Dataset excerpts —
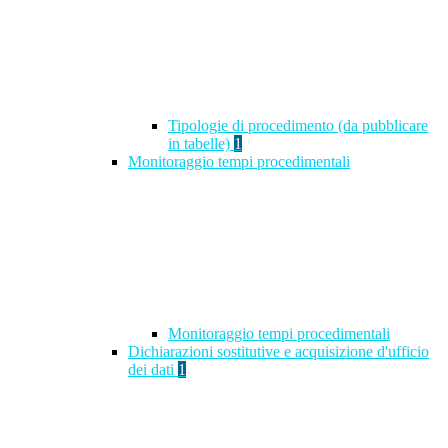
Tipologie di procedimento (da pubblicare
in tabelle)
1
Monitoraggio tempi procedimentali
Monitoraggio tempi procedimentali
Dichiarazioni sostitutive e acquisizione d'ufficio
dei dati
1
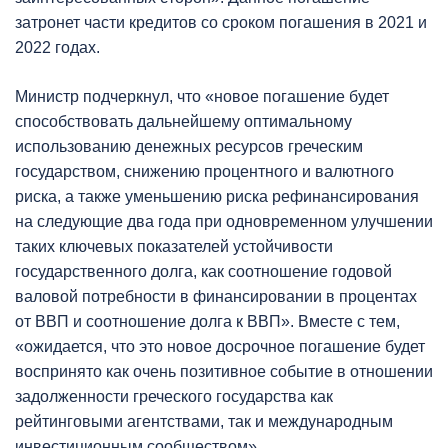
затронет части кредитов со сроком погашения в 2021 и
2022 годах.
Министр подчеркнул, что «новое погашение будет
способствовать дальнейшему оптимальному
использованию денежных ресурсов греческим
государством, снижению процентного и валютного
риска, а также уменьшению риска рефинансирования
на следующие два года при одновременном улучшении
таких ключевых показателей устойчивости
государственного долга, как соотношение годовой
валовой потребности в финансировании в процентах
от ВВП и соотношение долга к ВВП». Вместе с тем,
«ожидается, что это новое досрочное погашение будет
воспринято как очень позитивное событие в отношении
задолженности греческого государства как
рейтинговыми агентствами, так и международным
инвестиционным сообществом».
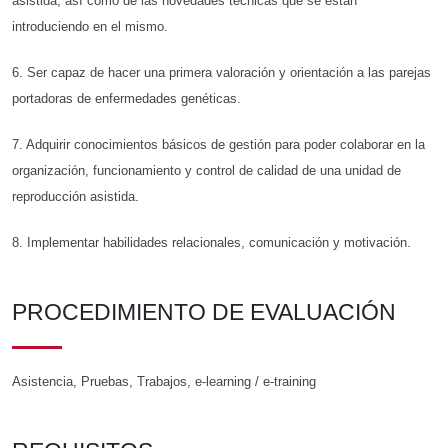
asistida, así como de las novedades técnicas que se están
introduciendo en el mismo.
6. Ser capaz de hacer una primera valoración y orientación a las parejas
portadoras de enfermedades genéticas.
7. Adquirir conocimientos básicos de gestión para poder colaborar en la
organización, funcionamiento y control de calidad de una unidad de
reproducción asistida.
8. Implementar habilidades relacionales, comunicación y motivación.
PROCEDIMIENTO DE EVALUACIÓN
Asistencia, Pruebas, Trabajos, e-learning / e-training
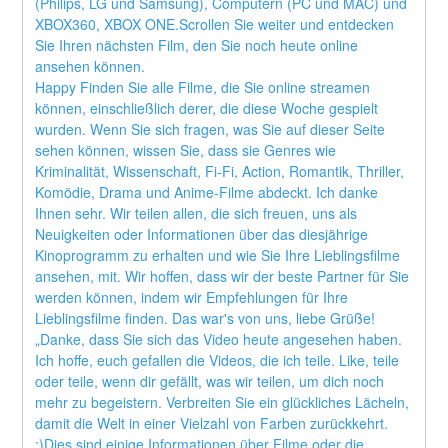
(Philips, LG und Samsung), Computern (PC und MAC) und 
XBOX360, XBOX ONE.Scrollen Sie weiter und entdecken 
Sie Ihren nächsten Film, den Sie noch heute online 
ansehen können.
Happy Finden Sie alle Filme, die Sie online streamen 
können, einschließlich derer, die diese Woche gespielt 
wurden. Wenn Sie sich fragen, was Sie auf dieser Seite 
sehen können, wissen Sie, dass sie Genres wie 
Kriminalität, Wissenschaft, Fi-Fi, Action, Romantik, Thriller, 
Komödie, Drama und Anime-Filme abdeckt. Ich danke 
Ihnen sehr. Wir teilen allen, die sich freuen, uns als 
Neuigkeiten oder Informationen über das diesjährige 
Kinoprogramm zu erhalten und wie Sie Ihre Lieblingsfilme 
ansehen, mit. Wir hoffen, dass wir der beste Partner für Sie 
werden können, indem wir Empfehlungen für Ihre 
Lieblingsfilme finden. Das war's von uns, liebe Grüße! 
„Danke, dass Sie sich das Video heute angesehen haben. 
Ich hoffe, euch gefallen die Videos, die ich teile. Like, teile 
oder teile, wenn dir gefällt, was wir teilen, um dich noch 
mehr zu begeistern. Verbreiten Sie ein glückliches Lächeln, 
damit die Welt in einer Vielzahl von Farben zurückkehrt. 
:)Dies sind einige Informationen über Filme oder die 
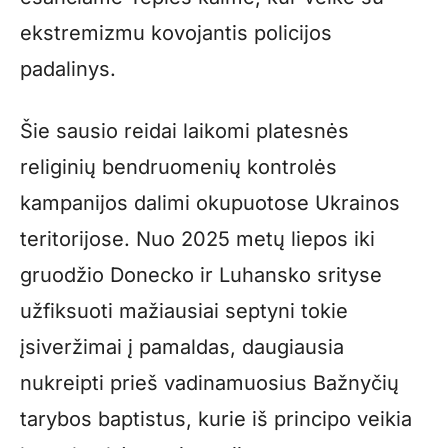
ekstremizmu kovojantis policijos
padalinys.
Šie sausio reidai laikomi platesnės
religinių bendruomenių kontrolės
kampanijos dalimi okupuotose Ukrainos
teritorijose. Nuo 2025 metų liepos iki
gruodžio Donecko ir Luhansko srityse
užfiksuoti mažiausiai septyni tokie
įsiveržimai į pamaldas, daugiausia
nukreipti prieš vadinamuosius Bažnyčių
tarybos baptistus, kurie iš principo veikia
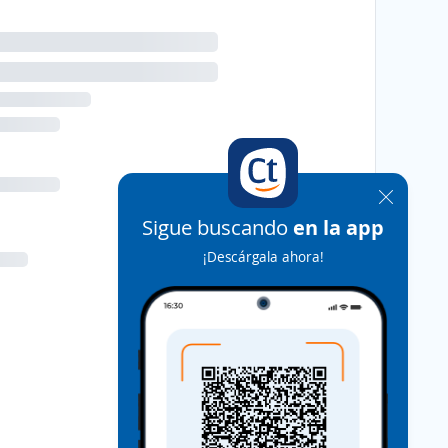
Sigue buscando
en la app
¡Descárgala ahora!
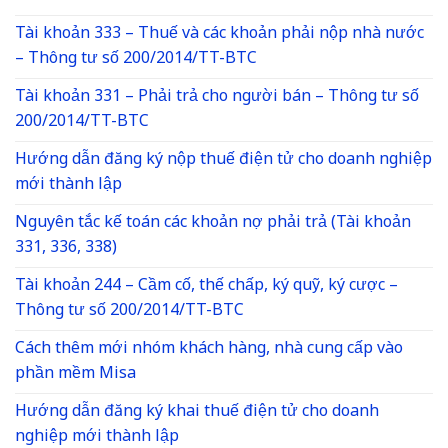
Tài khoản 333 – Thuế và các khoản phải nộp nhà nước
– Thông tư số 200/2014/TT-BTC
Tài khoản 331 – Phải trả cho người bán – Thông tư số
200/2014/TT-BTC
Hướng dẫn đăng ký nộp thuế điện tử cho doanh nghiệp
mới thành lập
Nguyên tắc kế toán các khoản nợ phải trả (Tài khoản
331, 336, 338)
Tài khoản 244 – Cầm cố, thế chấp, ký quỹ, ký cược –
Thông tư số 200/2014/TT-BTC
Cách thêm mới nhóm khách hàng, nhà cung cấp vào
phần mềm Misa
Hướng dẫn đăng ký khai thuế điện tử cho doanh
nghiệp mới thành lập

Work task —
Whenever a line holds a picture, print that line without the picture. All other data must be output exactly.

Solution to this task —
Tipologie di procedimento (da pubblicare
in tabelle)
1
Monitoraggio tempi procedimentali
Monitoraggio tempi procedimentali
Dichiarazioni sostitutive e acquisizione d'ufficio
dei dati
1
затронет части кредитов со сроком погашения в 2021 и
2022 годах.
Министр подчеркнул, что «новое погашение будет
способствовать дальнейшему оптимальному
использованию денежных ресурсов греческим
государством, снижению процентного и валютного
риска, а также уменьшению риска рефинансирования
на следующие два года при одновременном улучшении
таких ключевых показателей устойчивости
государственного долга, как соотношение годовой
валовой потребности в финансировании в процентах
от ВВП и соотношение долга к ВВП». Вместе с тем,
«ожидается, что это новое досрочное погашение будет
воспринято как очень позитивное событие в отношении
задолженности греческого государства как
рейтинговыми агентствами, так и международным
инвестиционным сообществом».
asistida, así como de las novedades técnicas que se están
introduciendo en el mismo.
6. Ser capaz de hacer una primera valoración y orientación a las parejas
portadoras de enfermedades genéticas.
7. Adquirir conocimientos básicos de gestión para poder colaborar en la
organización, funcionamiento y control de calidad de una unidad de
reproducción asistida.
8. Implementar habilidades relacionales, comunicación y motivación.
PROCEDIMIENTO DE EVALUACIÓN
Asistencia, Pruebas, Trabajos, e-learning / e-training
(Philips, LG und Samsung), Computern (PC und MAC) und 
XBOX360, XBOX ONE.Scrollen Sie weiter und entdecken 
Sie Ihren nächsten Film, den Sie noch heute online 
ansehen können.
Happy Finden Sie alle Filme, die Sie online streamen 
können, einschließlich derer, die diese Woche gespielt 
wurden. Wenn Sie sich fragen, was Sie auf dieser Seite 
sehen können, wissen Sie, dass sie Genres wie 
Kriminalität, Wissenschaft, Fi-Fi, Action, Romantik, Thriller, 
Komödie, Drama und Anime-Filme abdeckt. Ich danke 
Ihnen sehr. Wir teilen allen, die sich freuen, uns als 
Neuigkeiten oder Informationen über das diesjährige 
Kinoprogramm zu erhalten und wie Sie Ihre Lieblingsfilme 
ansehen, mit. Wir hoffen, dass wir der beste Partner für Sie 
werden können, indem wir Empfehlungen für Ihre 
Lieblingsfilme finden. Das war's von uns, liebe Grüße! 
„Danke, dass Sie sich das Video heute angesehen haben. 
Ich hoffe, euch gefallen die Videos, die ich teile. Like, teile 
oder teile, wenn dir gefällt, was wir teilen, um dich noch 
mehr zu begeistern. Verbreiten Sie ein glückliches Lächeln, 
damit die Welt in einer Vielzahl von Farben zurückkehrt. 
:)Dies sind einige Informationen über Filme oder die 
ekstremizmu kovojantis policijos
padalinys.
Šie sausio reidai laikomi platesnės
religinių bendruomenių kontrolės
kampanijos dalimi okupuotose Ukrainos
teritorijose. Nuo 2025 metų liepos iki
gruodžio Donecko ir Luhansko srityse
užfiksuoti mažiausiai septyni tokie
įsiveržimai į pamaldas, daugiausia
nukreipti prieš vadinamuosius Bažnyčių
tarybos baptistus, kurie iš principo veikia
Sigue buscando
en la app
¡Descárgala ahora!
Tài khoản 333 – Thuế và các khoản phải nộp nhà nước
– Thông tư số 200/2014/TT-BTC
Tài khoản 331 – Phải trả cho người bán – Thông tư số
200/2014/TT-BTC
Hướng dẫn đăng ký nộp thuế điện tử cho doanh nghiệp
mới thành lập
Nguyên tắc kế toán các khoản nợ phải trả (Tài khoản
331, 336, 338)
Tài khoản 244 – Cầm cố, thế chấp, ký quỹ, ký cược –
Thông tư số 200/2014/TT-BTC
Cách thêm mới nhóm khách hàng, nhà cung cấp vào
phần mềm Misa
Hướng dẫn đăng ký khai thuế điện tử cho doanh
nghiệp mới thành lập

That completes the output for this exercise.